TASK ITEM
Would you output all the lines below precisely as they stand, leaving each picture out?

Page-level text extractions
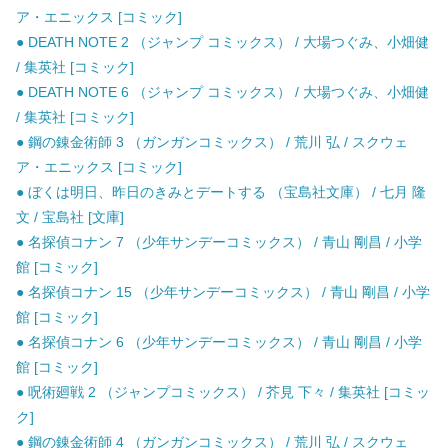
ア・エニックス [コミック]
● DEATH NOTE 2 （ジャンプ コミックス） / 大場つぐみ、小畑健
/ 集英社 [コミック]
● DEATH NOTE 6 （ジャンプ コミックス） / 大場つぐみ、小畑健
/ 集英社 [コミック]
● 鋼の錬金術師 3 （ガンガンコミックス） / 荒川 弘 / スクウェ
ア・エニックス [コミック]
● ぼくは明日、昨日のきみとデートする （宝島社文庫） / 七月 隆
文 / 宝島社 [文庫]
● 名探偵コナン 7 （少年サンデーコミックス） / 青山 剛昌 / 小学
館 [コミック]
● 名探偵コナン 15 （少年サンデーコミックス） / 青山 剛昌 / 小学
館 [コミック]
● 名探偵コナン 6 （少年サンデーコミックス） / 青山 剛昌 / 小学
館 [コミック]
● 呪術廻戦 2 （ジャンプコミックス） / 芥見 下々 / 集英社 [コミッ
ク]
● 鋼の錬金術師 4 （ガンガンコミックス） / 荒川 弘 / スクウェ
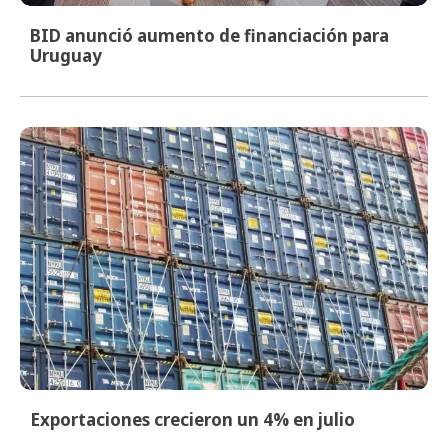
BID anunció aumento de financiación para
Uruguay
Exportaciones crecieron un 4% en julio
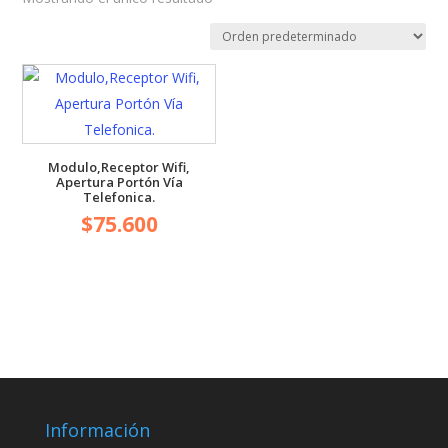
Modulo,Receptor Wifi,
Apertura Portón Vía
Telefonica.
$
75.600
Información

REPLY TO THE TASK
ア・エニックス [コミック]
● DEATH NOTE 2 （ジャンプ コミックス） / 大場つぐみ、小畑健
/ 集英社 [コミック]
● DEATH NOTE 6 （ジャンプ コミックス） / 大場つぐみ、小畑健
/ 集英社 [コミック]
● 鋼の錬金術師 3 （ガンガンコミックス） / 荒川 弘 / スクウェ
ア・エニックス [コミック]
● ぼくは明日、昨日のきみとデートする （宝島社文庫） / 七月 隆
文 / 宝島社 [文庫]
● 名探偵コナン 7 （少年サンデーコミックス） / 青山 剛昌 / 小学
館 [コミック]
● 名探偵コナン 15 （少年サンデーコミックス） / 青山 剛昌 / 小学
館 [コミック]
● 名探偵コナン 6 （少年サンデーコミックス） / 青山 剛昌 / 小学
館 [コミック]
● 呪術廻戦 2 （ジャンプコミックス） / 芥見 下々 / 集英社 [コミッ
ク]
● 鋼の錬金術師 4 （ガンガンコミックス） / 荒川 弘 / スクウェ
BID anunció aumento de financiación para
Uruguay
Exportaciones crecieron un 4% en julio
Modulo,Receptor Wifi,
Apertura Portón Vía
Telefonica.
$
75.600
Información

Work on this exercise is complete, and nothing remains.